» Exercise details
Output every one of the lines below as a JSON list of strings, with one string per line and any blank lines left out.

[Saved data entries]
┄┄┄┄┄┄┄┄┄┄┄┄┄┄┄┄┄┄┄┄

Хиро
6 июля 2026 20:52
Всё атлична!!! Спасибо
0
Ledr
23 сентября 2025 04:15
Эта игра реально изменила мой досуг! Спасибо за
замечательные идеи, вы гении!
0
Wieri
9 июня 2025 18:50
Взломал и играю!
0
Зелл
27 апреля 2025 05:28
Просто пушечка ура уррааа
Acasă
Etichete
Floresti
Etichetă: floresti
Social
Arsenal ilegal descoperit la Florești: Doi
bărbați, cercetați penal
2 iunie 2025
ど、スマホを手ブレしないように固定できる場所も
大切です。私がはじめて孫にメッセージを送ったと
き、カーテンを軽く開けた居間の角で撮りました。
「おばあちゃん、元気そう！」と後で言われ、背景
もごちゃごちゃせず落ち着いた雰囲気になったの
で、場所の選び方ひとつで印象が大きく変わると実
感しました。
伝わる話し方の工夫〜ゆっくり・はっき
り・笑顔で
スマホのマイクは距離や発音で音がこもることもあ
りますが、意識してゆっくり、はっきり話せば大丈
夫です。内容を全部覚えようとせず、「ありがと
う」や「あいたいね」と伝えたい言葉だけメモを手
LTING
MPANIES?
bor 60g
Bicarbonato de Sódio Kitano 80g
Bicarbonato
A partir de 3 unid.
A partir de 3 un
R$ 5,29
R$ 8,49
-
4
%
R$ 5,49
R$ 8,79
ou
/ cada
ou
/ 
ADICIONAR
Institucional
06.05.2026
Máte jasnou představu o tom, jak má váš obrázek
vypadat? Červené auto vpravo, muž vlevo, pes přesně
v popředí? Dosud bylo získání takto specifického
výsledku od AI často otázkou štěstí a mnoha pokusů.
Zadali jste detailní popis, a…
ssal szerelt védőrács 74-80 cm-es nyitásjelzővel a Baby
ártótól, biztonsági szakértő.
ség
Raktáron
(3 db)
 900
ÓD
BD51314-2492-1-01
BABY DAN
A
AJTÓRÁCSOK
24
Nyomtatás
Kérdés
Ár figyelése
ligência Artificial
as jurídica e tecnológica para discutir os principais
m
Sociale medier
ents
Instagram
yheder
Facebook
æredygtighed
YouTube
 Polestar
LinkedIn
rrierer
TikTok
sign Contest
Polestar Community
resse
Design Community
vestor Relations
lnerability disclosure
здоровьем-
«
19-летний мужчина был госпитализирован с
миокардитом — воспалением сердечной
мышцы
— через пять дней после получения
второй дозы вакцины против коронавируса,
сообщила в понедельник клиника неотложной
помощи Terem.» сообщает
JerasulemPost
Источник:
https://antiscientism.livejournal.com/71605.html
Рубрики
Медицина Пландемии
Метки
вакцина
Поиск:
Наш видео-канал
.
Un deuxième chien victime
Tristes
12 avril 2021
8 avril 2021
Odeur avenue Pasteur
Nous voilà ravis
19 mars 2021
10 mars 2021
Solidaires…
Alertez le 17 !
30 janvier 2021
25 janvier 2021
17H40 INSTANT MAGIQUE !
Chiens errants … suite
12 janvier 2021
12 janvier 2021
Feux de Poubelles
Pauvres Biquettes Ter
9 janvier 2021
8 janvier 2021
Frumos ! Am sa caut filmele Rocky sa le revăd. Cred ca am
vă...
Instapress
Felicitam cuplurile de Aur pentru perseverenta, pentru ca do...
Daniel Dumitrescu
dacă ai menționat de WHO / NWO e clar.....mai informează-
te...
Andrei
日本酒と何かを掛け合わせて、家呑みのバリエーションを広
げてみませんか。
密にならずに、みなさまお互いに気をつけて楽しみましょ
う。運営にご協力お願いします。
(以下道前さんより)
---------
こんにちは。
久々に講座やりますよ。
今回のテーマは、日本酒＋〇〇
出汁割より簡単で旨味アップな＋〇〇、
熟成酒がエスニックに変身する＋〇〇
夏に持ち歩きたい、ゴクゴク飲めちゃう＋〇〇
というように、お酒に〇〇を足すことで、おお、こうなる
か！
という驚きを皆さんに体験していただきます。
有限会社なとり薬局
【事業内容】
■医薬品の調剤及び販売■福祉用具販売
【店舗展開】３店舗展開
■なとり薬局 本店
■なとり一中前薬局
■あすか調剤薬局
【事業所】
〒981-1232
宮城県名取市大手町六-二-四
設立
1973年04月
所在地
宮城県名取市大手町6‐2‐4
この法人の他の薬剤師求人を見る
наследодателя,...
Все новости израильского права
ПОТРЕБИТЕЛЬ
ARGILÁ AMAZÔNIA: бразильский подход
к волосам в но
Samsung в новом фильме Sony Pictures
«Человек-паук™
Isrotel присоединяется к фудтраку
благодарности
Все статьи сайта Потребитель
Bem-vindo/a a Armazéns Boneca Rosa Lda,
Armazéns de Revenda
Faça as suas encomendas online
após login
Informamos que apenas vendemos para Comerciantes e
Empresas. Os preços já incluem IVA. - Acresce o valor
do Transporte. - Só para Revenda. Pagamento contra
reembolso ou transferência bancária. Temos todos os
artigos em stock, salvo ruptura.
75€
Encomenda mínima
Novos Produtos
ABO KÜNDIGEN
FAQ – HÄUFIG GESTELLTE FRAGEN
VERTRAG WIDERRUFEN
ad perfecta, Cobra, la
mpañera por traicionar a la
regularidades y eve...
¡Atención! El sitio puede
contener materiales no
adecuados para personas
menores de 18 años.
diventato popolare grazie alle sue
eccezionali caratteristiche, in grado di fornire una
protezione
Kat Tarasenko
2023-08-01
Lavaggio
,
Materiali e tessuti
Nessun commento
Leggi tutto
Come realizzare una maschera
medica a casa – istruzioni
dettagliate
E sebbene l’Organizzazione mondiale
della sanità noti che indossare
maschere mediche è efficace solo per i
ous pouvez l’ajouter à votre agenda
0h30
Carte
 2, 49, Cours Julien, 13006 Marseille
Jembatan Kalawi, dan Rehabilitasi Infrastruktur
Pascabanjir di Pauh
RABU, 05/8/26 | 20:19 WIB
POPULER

┄┄┄┄┄┄┄┄┄┄┄┄┄┄┄┄┄┄┄┄

» Answer for the task
[
  "Хиро",
  "6 июля 2026 20:52",
  "Всё атлична!!! Спасибо",
  "0",
  "Ledr",
  "23 сентября 2025 04:15",
  "Эта игра реально изменила мой досуг! Спасибо за",
  "замечательные идеи, вы гении!",
  "0",
  "Wieri",
  "9 июня 2025 18:50",
  "Взломал и играю!",
  "0",
  "Зелл",
  "27 апреля 2025 05:28",
  "Просто пушечка ура уррааа",
  "Acasă",
  "Etichete",
  "Floresti",
  "Etichetă: floresti",
  "Social",
  "Arsenal ilegal descoperit la Florești: Doi",
  "bărbați, cercetați penal",
  "2 iunie 2025",
  "ど、スマホを手ブレしないように固定できる場所も",
  "大切です。私がはじめて孫にメッセージを送ったと",
  "き、カーテンを軽く開けた居間の角で撮りました。",
  "「おばあちゃん、元気そう！」と後で言われ、背景",
  "もごちゃごちゃせず落ち着いた雰囲気になったの",
  "で、場所の選び方ひとつで印象が大きく変わると実",
  "感しました。",
  "伝わる話し方の工夫〜ゆっくり・はっき",
  "り・笑顔で",
  "スマホのマイクは距離や発音で音がこもることもあ",
  "りますが、意識してゆっくり、はっきり話せば大丈",
  "夫です。内容を全部覚えようとせず、「ありがと",
  "う」や「あいたいね」と伝えたい言葉だけメモを手",
  "LTING",
  "MPANIES?",
  "bor 60g",
  "Bicarbonato de Sódio Kitano 80g",
  "Bicarbonato",
  "A partir de 3 unid.",
  "A partir de 3 un",
  "R$ 5,29",
  "R$ 8,49",
  "-",
  "4",
  "%",
  "R$ 5,49",
  "R$ 8,79",
  "ou",
  "/ cada",
  "ou",
  "/ ",
  "ADICIONAR",
  "Institucional",
  "06.05.2026",
  "Máte jasnou představu o tom, jak má váš obrázek",
  "vypadat? Červené auto vpravo, muž vlevo, pes přesně",
  "v popředí? Dosud bylo získání takto specifického",
  "výsledku od AI často otázkou štěstí a mnoha pokusů.",
  "Zadali jste detailní popis, a…",
  "ssal szerelt védőrács 74-80 cm-es nyitásjelzővel a Baby",
  "ártótól, biztonsági szakértő.",
  "ség",
  "Raktáron",
  "(3 db)",
  " 900",
  "ÓD",
  "BD51314-2492-1-01",
  "BABY DAN",
  "A",
  "AJTÓRÁCSOK",
  "24",
  "Nyomtatás",
  "Kérdés",
  "Ár figyelése",
  "ligência Artificial",
  "as jurídica e tecnológica para discutir os principais",
  "m",
  "Sociale medier",
  "ents",
  "Instagram",
  "yheder",
  "Facebook",
  "æredygtighed",
  "YouTube",
  " Polestar",
  "LinkedIn",
  "rrierer",
  "TikTok",
  "sign Contest",
  "Polestar Community",
  "resse",
  "Design Community",
  "vestor Relations",
  "lnerability disclosure",
  "здоровьем-",
  "«",
  "19-летний мужчина был госпитализирован с",
  "миокардитом — воспалением сердечной",
  "мышцы",
  "— через пять дней после получения",
  "второй дозы вакцины против коронавируса,",
  "сообщила в понедельник клиника неотложной",
  "помощи Terem.» сообщает",
  "JerasulemPost",
  "Источник:",
  "https://antiscientism.livejournal.com/71605.html",
  "Рубрики",
  "Медицина Пландемии",
  "Метки",
  "вакцина",
  "Поиск:",
  "Наш видео-канал",
  ".",
  "Un deuxième chien victime",
  "Tristes",
  "12 avril 2021",
  "8 avril 2021",
  "Odeur avenue Pasteur",
  "Nous voilà ravis",
  "19 mars 2021",
  "10 mars 2021",
  "Solidaires…",
  "Alertez le 17 !",
  "30 janvier 2021",
  "25 janvier 2021",
  "17H40 INSTANT MAGIQUE !",
  "Chiens errants … suite",
  "12 janvier 2021",
  "12 janvier 2021",
  "Feux de Poubelles",
  "Pauvres Biquettes Ter",
  "9 janvier 2021",
  "8 janvier 2021",
  "Frumos ! Am sa caut filmele Rocky sa le revăd. Cred ca am",
  "vă...",
  "Instapress",
  "Felicitam cuplurile de Aur pentru perseverenta, pentru ca do...",
  "Daniel Dumitrescu",
  "dacă ai menționat de WHO / NWO e clar.....mai informează-",
  "te...",
  "Andrei",
  "日本酒と何かを掛け合わせて、家呑みのバリエーションを広",
  "げてみませんか。",
  "密にならずに、みなさまお互いに気をつけて楽しみましょ",
  "う。運営にご協力お願いします。",
  "(以下道前さんより)",
  "---------",
  "こんにちは。",
  "久々に講座やりますよ。",
  "今回のテーマは、日本酒＋〇〇",
  "出汁割より簡単で旨味アップな＋〇〇、",
  "熟成酒がエスニックに変身する＋〇〇",
  "夏に持ち歩きたい、ゴクゴク飲めちゃう＋〇〇",
  "というように、お酒に〇〇を足すことで、おお、こうなる",
  "か！",
  "という驚きを皆さんに体験していただきます。",
  "有限会社なとり薬局",
  "【事業内容】",
  "■医薬品の調剤及び販売■福祉用具販売",
  "【店舗展開】３店舗展開",
  "■なとり薬局 本店",
  "■なとり一中前薬局",
  "■あすか調剤薬局",
  "【事業所】",
  "〒981-1232",
  "宮城県名取市大手町六-二-四",
  "設立",
  "1973年04月",
  "所在地",
  "宮城県名取市大手町6‐2‐4",
  "この法人の他の薬剤師求人を見る",
  "наследодателя,...",
  "Все новости израильского права",
  "ПОТРЕБИТЕЛЬ",
  "ARGILÁ AMAZÔNIA: бразильский подход",
  "к волосам в но",
  "Samsung в новом фильме Sony Pictures",
  "«Человек-паук™",
  "Isrotel присоединяется к фудтраку",
  "благодарности",
  "Все статьи сайта Потребитель",
  "Bem-vindo/a a Armazéns Boneca Rosa Lda,",
  "Armazéns de Revenda",
  "Faça as suas encomendas online",
  "após login",
  "Informamos que apenas vendemos para Comerciantes e",
  "Empresas. Os preços já incluem IVA. - Acresce o valor",
  "do Transporte. - Só para Revenda. Pagamento contra",
  "reembolso ou transferência bancária. Temos todos os",
  "artigos em stock, salvo ruptura.",
  "75€",
  "Encomenda mínima",
  "Novos Produtos",
  "ABO KÜNDIGEN",
  "FAQ – HÄUFIG GESTELLTE FRAGEN",
  "VERTRAG WIDERRUFEN",
  "ad perfecta, Cobra, la",
  "mpañera por traicionar a la",
  "regularidades y eve...",
  "¡Atención! El sitio puede",
  "contener materiales no",
  "adecuados para personas",
  "menores de 18 años.",
  "diventato popolare grazie alle sue",
  "eccezionali caratteristiche, in grado di fornire una",
  "protezione",
  "Kat Tarasenko",
  "2023-08-01",
  "Lavaggio",
  ",",
  "Materiali e tessuti",
  "Nessun commento",
  "Leggi tutto",
  "Come realizzare una maschera",
  "medica a casa – istruzioni",
  "dettagliate",
  "E sebbene l’Organizzazione mondiale",
  "della sanità noti che indossare",
  "maschere mediche è efficace solo per i",
  "ous pouvez l’ajouter à votre agenda",
  "0h30",
  "Carte",
  " 2, 49, Cours Julien, 13006 Marseille",
  "Jembatan Kalawi, dan Rehabilitasi Infrastruktur",
  "Pascabanjir di Pauh",
  "RABU, 05/8/26 | 20:19 WIB",
  "POPULER"
]